# How do you write a polynomial with zeros 6, 2 + 2i?

Mar 1, 2016

$p \left(x\right) = {x}^{3} - 10 {x}^{2} + 32 x - 48$

#### Explanation:

If a polynomial has a zero at $a$, then it also has a factor of $\left(x - a\right)$.

Here, we see that the zero at $6$ corresponds to a factor of $\left(x - 6\right)$, but we need to account for the complex zero.

In polynomials with real coefficients, which I'm assuming this is, complex roots always come in pairs. The pairs of complex roots are always complex conjugates of one another. This means, that if $2 + 2 i$ is a zero, $2 - 2 i$ will be as well.

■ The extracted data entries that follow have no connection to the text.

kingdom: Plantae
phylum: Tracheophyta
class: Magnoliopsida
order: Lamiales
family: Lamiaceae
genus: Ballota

Constructing a polynomial with zeros of $6 , 2 + 2 i , 2 - 2 i$, we obtain:

$p \left(x\right) = \left(x - 6\right) \left(x - \left(2 + 2 i\right)\right) \left(x - \left(2 - 2 i\right)\right)$

Multiplying the $\left(x - \left(2 + 2 i\right)\right) \left(x - \left(2 - 2 i\right)\right)$ is odd, but we can manipulate it to be more friendly:

$p \left(x\right) = \left(x - 6\right) \left(\left(x - 2\right) - 2 i\right) \left(\left(x - 2\right) + 2 i\right)$

Now, the final two terms are in the form $\left(a - b\right) \left(a + b\right)$, which equals ${a}^{2} - {b}^{2}$.

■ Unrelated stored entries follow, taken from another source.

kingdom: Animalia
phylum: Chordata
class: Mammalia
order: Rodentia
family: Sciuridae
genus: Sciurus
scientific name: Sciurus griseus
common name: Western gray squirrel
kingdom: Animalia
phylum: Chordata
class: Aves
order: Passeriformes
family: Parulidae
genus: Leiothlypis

$p \left(x\right) = \left(x - 6\right) \left({\left(x - 2\right)}^{2} - {\left(2 i\right)}^{2}\right)$

$p \left(x\right) = \left(x - 6\right) \left({x}^{2} - 4 x + 4 - 4 {i}^{2}\right)$

Recall that ${i}^{2} = - 1$.

$p \left(x\right) = \left(x - 6\right) \left({x}^{2} - 4 x + 4 + 4\right)$

$p \left(x\right) = \left(x - 6\right) \left({x}^{2} - 4 x + 8\right)$

Distribute completely:

$p \left(x\right) = {x}^{3} - 10 {x}^{2} + 32 x - 48$